"Any arbitrary turn along the way and I would be elsewhere; I would be different." ~ Frances Mayes

After losing 112 pounds in almost a year and a half, I have come to realize how very much I was missing. I may be Late to the Party, but I am doing my best to catch up in my own unique way!

Saturday, June 5, 2010

My Pain-in-the-Ass Buddy

My Pain-in-the-Ass Buddy is always, and I do mean ALWAYS, with me. It never goes away; I am shackled to it. There are times I forget it is with me, sometimes days, sometimes just hours. My Pain-in-the-Ass Buddy (PB for short) is sometimes very quiet, but at any given time can scream like a banshee just to remind me that "Hello, I haven't gone anywhere."  For the past 6 years, probably more, PB has been a part of my life and there are times we have a God-awful relationship.  In the past it has demanded so much of me that I could hardly concentrate on anything else.  I wouldn't wish my PB on anyone. Being the selfish bastard it is,  it has been known to suck the pleasure of living from me and make me question my existence.

But over the years, PB and I have come to some sort of truce, an understanding, if you will.  Despite our adversarial relationship, PB has actually given me some gifts, unintentional, I am sure, but gifts still the same. A few of these include:

The gift of savoring the good times, the times that PB is quiet and at rest.

The gift of watching a husband, who had no understanding and no idea of how to handle having my PB insert itself into my marriage, making him a part of this never-ending dance, grow into the type of caring and loving mate he had the potential to be all along.  Without PB, he would have never walked this path with me and learned so much.

The gift of discovering that I can live with my PB and actually fundamentally change the way I live.

The gift of waking up to the reality that if I didn't make those lifestyle changes, PB, with my acquiescence, was pushing me toward a much earlier grave.  Because of this reality, despite the demands of my PB, I joined Weight Watchers, started exercising, lost 90 pounds, changed my attitude, as well as my appearance. I am not going easy, should PB have the final victory.

The gift of new experiences, new wisdom, new goals. The gift of gratitude - even for something that can be so debilitating. Or simple, like being able to walk, playing with my Fab 5 grands, a million little things that add up to a fulfilling, satisfied life.

By now, those of you who know and love me, realize I am speaking of my Rheumatoid Arthritis.

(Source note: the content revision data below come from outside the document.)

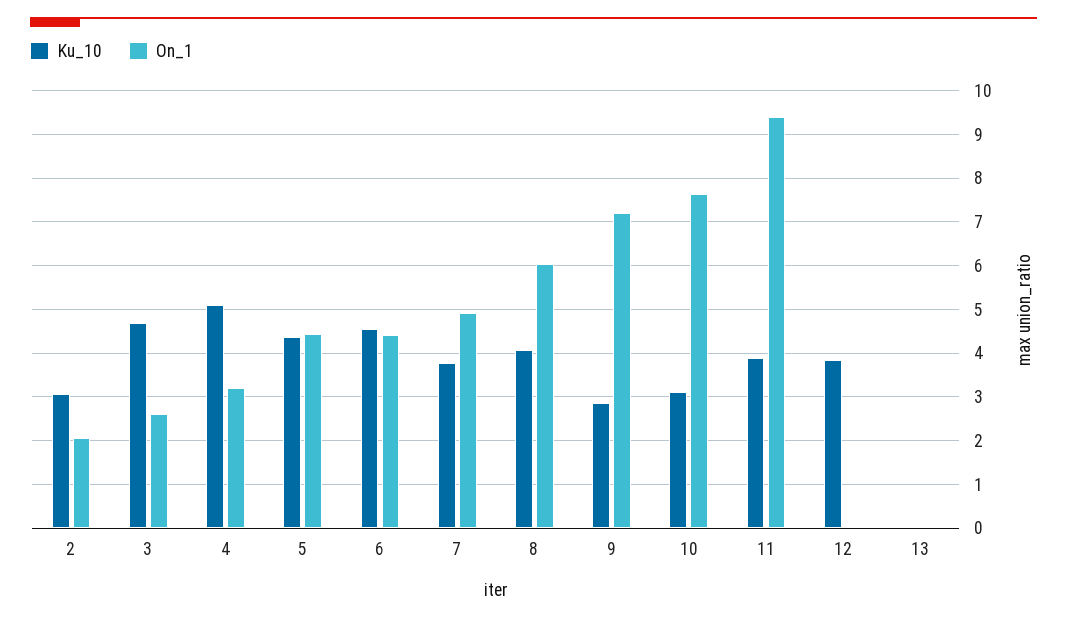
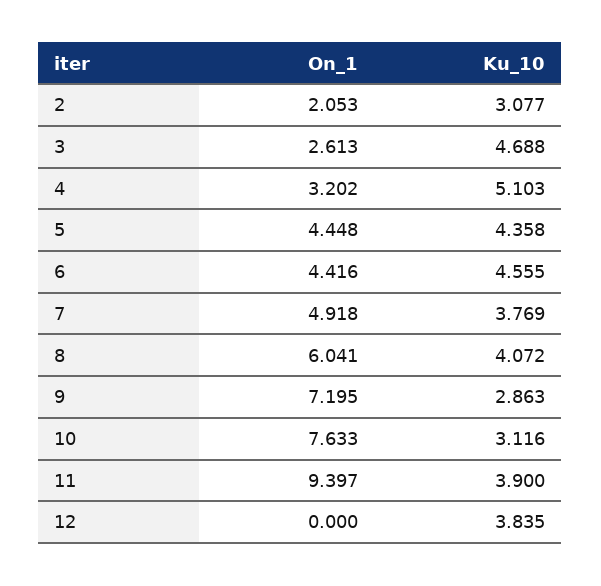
Ku_10, 13: 0 -> none
On_1, 13: 0 -> none

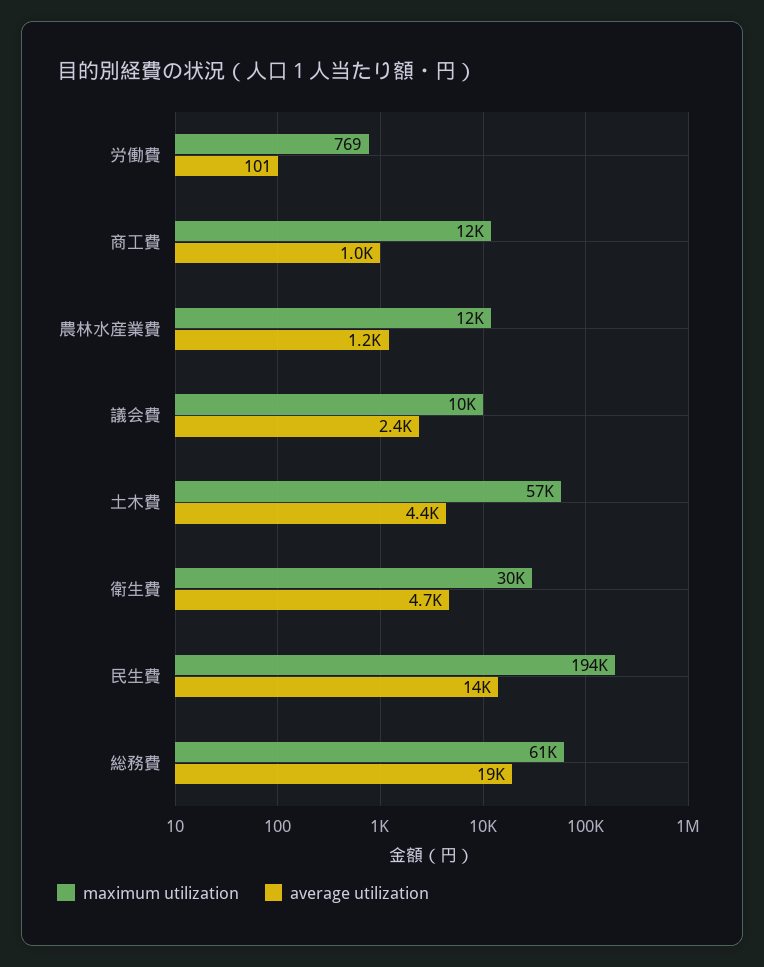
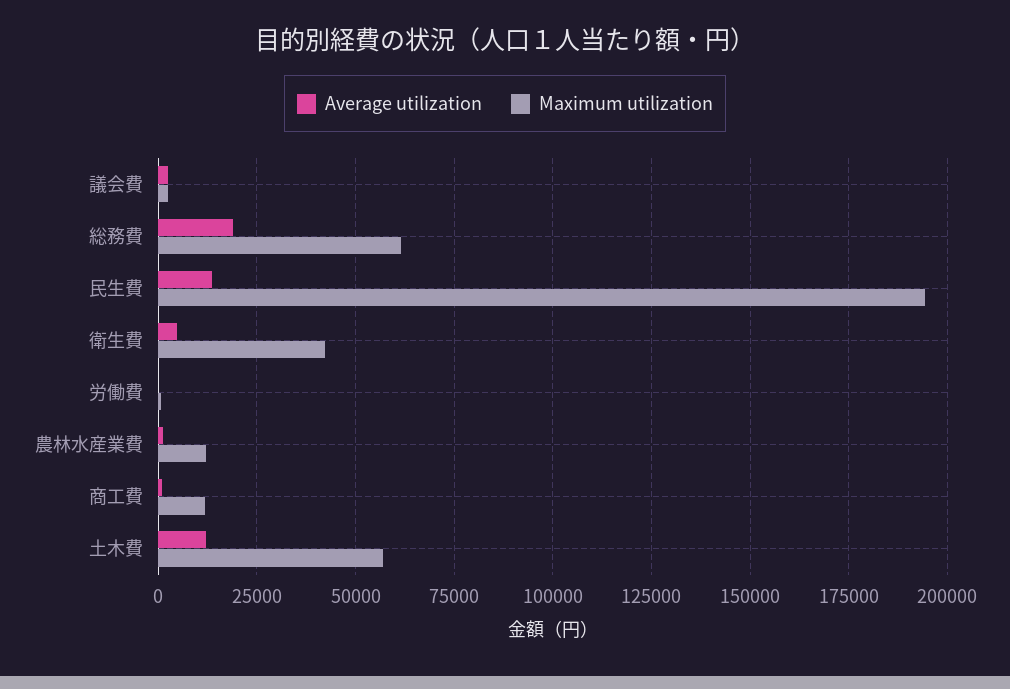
maximum utilization, 議会費: 10000 -> 2500
average utilization, 土木費: 4400 -> 12500
maximum utilization, 衛生費: 30000 -> 42500

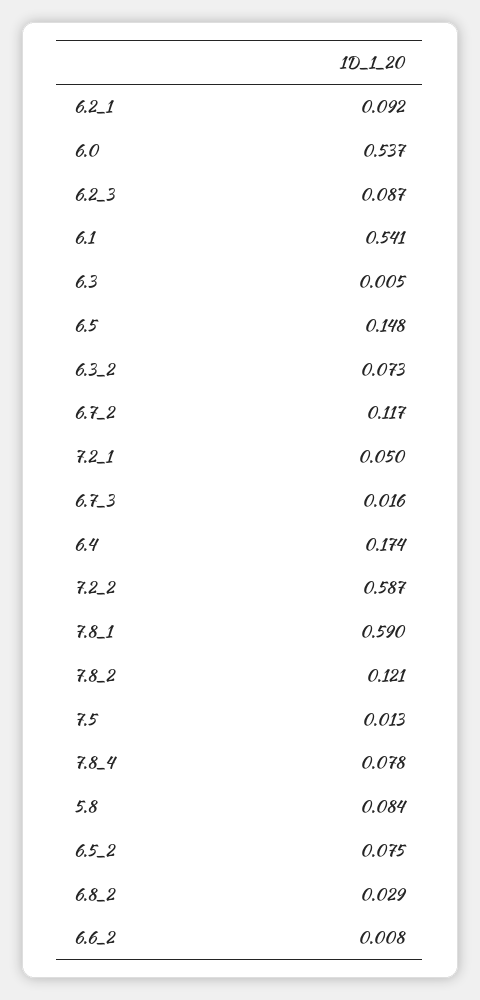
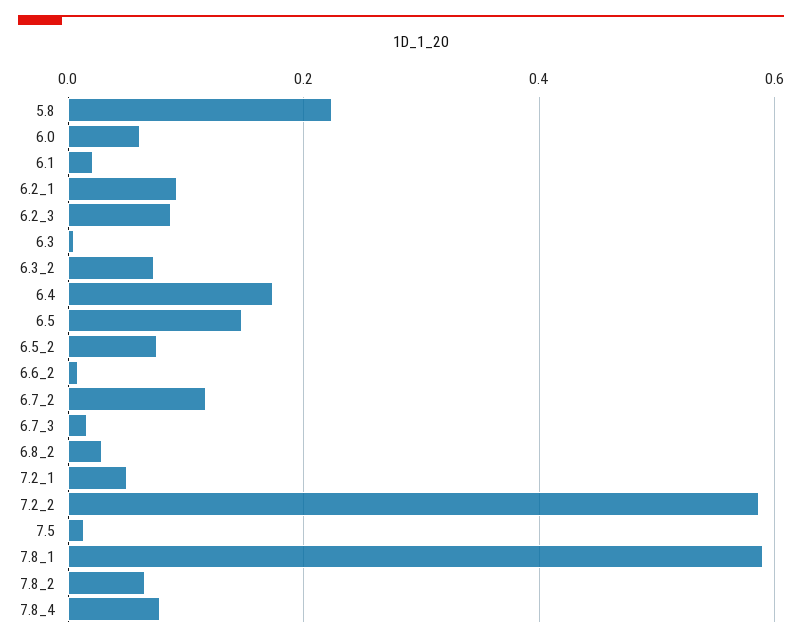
6.0: 0.537 -> 0.06
6.1: 0.541 -> 0.02
7.8_2: 0.121 -> 0.06
5.8: 0.084 -> 0.22

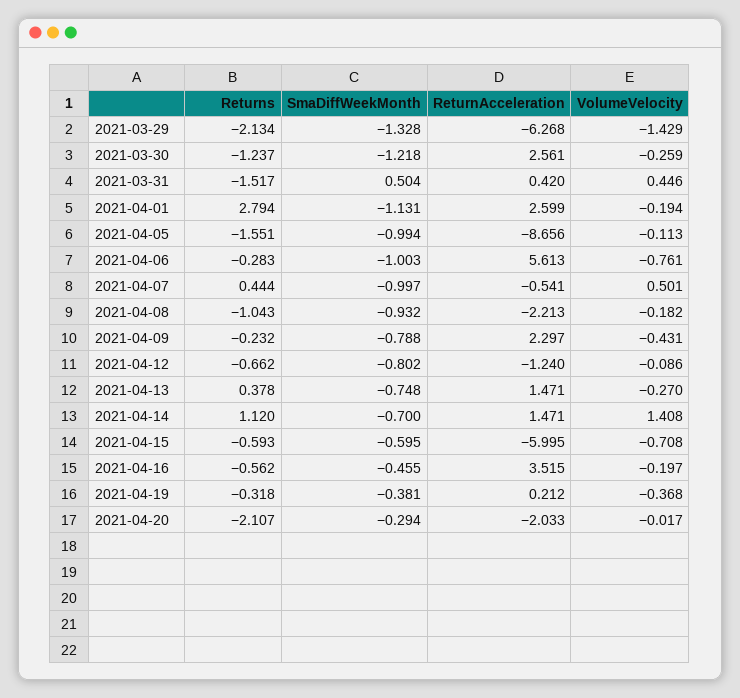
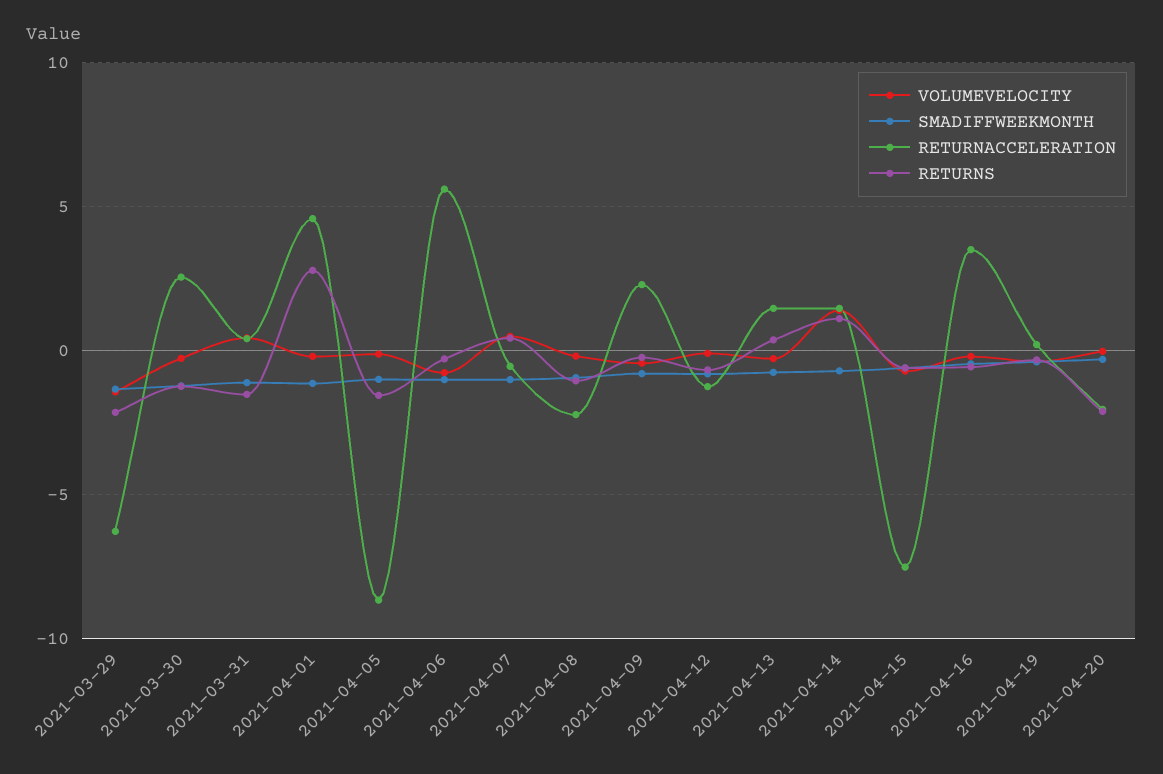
SmaDiffWeekMonth, 2021-03-31: 0.504 -> -1
ReturnAcceleration, 2021-04-01: 2.599 -> 4.5
ReturnAcceleration, 2021-04-15: -5.995 -> -7.5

From the National Institute of Arthritis and Musculoskeletal and Skin Disease (NIAMS): "Rheumatoid arthritis (RA) is an inflammatory disease that causes pain, swelling, stiffness, and loss of function in the joints. It occurs when the immune system, which normally defends the body from invading organisms, turns its attack against the membrane lining the joints.
Scientists estimate that about 1.3 million people, or about 0.6 percent of the U.S. adult population, have rheumatoid arthritis.
Rheumatoid arthritis occurs in all races and ethnic groups. Although the disease often begins in middle age and occurs with increased frequency in older people, children and young adults also develop it. Like some other forms of arthritis, rheumatoid arthritis occurs much more frequently in women than in men. About two to three times as many women as men have the disease."

So there you have it. RA is my Pain-in-the-Ass Buddy.  It does not define me, but it has changed me. It presents challenges, that is for sure. But I figure it is how I meet those challenges that matter. And in the end, when all is said and done, it can be said of me, "Pam loved life and those around her. She made people laugh and feel good, and oh, by the way (as a side-note), did you know she had RA?"

Now go do something besides read BLOGS!  My PB and I are going to go play!


  1. I admire the way you have dealt with this PB, you are so upbeat and you ALWAYS make me laugh. I am honored to count you as a friend!

  2. High praise from a wonderful lady! That means so much to me. Thanks, Freyer!